Os impasses éticos e morais do uso de Inteligência Artificial

Enviada em 07/10/2020

O filósofo grego Aristóteles,o prussiano Immanuel Kant e o britânico Jeremy Bentham,todos eles têm algo em comum:dissertaram sobre a ética,condutas universais do homem para uma boa convivência social de maneira plena,em suas obras e premissas.No entanto,com os avanços tecnológicos vivenciados no século XXI,tem-se discutido sobre os impasses éticos e morais do uso da inteligência artificial na sociedade.Dessa maneira,é importante destacar dois pontos relevantes nessa temática:o seu lado positivo e negativo do seu uso,além da causa-consequência que podem ser gerados.

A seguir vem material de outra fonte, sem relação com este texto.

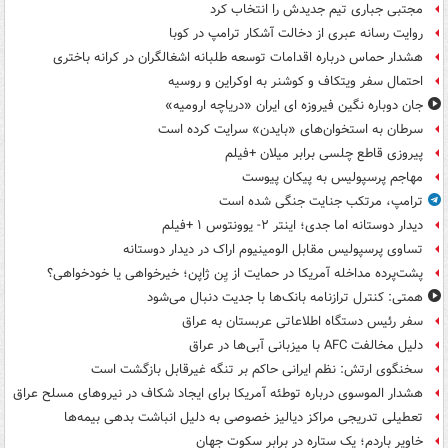
مجتبی جباری تیم جدیدش را انتخاب کرد
روایت رسانه عبری از دخالت آشکار ترامپ در کوبا
هشدار حماس درباره اقدامات توسعه طلبانه اشغالگران در کرانه باختری
احتمال سفر ویتکاف و کوشنر به اوکراین و روسیه
جان دوباره نگین فیروزه ای ایران «دریاچه ارومیه»
سرطان به استخوان‌های «بایدن» سرایت کرده است
پیروزی قاطع چلسی برابر میلان +فیلم
مهاجم پرسپولیس به پیکان پیوست
ترامپ، مرتکب جنایت جنگی شده است
دیدار دوستانه اما جدی؛ اینتر ۲- یوونتوس ۱ +فیلم
تساوی پرسپولیس مقابل الومینیوم اراک در دیدار دوستانه
پشت‌پرده مداخله آمریکا در حمایت از یِن ژاپن؛ خیرخواهی یا خودخواهی؟
همتی: کنترل ترازنامه بانک‌ها با جدیت دنبال می‌شود
سفر رئیس دستگاه اطلاعاتی عربستان به عراق
دلیل مخالفت AFC با میزبانی آبی‌ها در عراق
سخنگوی ارتش: نظم ایرانی حاکم بر تنگه غیرقابل بازگشت است
هشدار الموسوی درباره توطئه آمریکا برای ایجاد شکاف در نیروهای مسلح عراق
تعطیلی تدریجی مراکز دیالیز خصوصی به دلیل انباشت بدهی بیمه‌ها
خاویر باردم؛ یک ستاره در برابر سکوت جهان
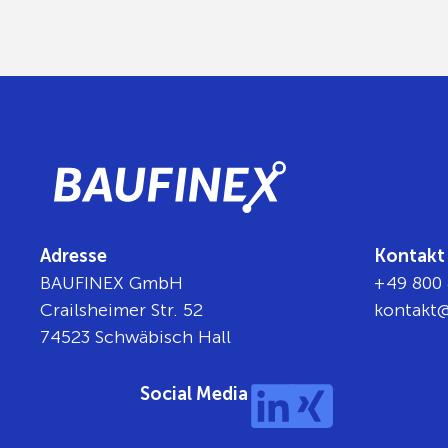
Adresse
Kontakt
BAUFINEX GmbH
+49 800 
Crailsheimer Str. 52
tnok
b@t
74523 Schwäbisch Hall
Social Media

A princípio,vale ressaltar que existe uma dialética nesse assunto que pode ser abordado.Nesse sentido,aplica-se a sua facilidade na vida cotidiana,pois,por exemplo,existem relógios em que conseguem calcular a frequência dos batimentos cardíacos com a finalidade de ,caso o indivíduo esteja tendo um ataque cardíaco,o aparelho pode ligar para emergência e avisar do ocorrido.Por outro lado,a inteligência artificial tem o potencial de usar os seus dados pessoais com o intuito de saber o gosto daquele cidadão,assim, incentivaria ao consumo a partir das publicidades.Logo,pode-se concluir que o Estado tenderá a ficar mais atento no que as empresas tecnológicas estão fazendo com os seus consumidores,o que, no fim, faz notar essa dualidade no assunto com os seus pós e contras.

Outrossim,cabe salientar que a principal origem desses sistemas cada vez mais modernos é a globalização.Acerca disso,segundo Herbert Marshall,canadense e filósofo,a aldeia global seria a ideia de o mundo se tornar uma grande aldeia por via dos meios de comunicação e tecnologia,o que faria todos se aproximarem de maneira social e cultural.Sob essa ótica,entende-se que esse avanço e conexão estão cada vez mais fortes,ao ponto de surgir carros autônomos.Todavia,caso o robô como esse cometesse um crime ou acidente,ele não teria culpa,uma vez que não existem leis para esses tipos de cenário.Assim sendo,mesmo que a globalização tenha o seu papel importante,é necessário ações que visem segurança do povo.

Infere-se,portanto,que são necessárias estratégias para modificar esse paradigma.Para que isso ocorra,o Ministério da Tecnologia,em parceria com o do Trabalho,deve promover a ideia do Jurgen Habermas,sociólogo alemão,de haver conversas entre as duas partir,nesse caso entre os empresários e os compradores,para que não ocorra de vazar dados,essa tramitação pode ocorrer nas filiais das empresas,o qual ocorreria reuniões com os representantes de cada parte,sendo discutido o que seria melhor para ambas.Além disso,no caso das leis para as máquinas,como exemplo brasileiro que ocorre a democracia semidireta,pode ocorrer um plebiscito para saber a opinião dos cidadãos,caso seja positivo,haverá um encontro dos três poderes (executivo, legislativo e judiciário),para que possa ser aprovado o quanto antes.Então,assim possa estabelecer a ética desejada pelos três filósofos.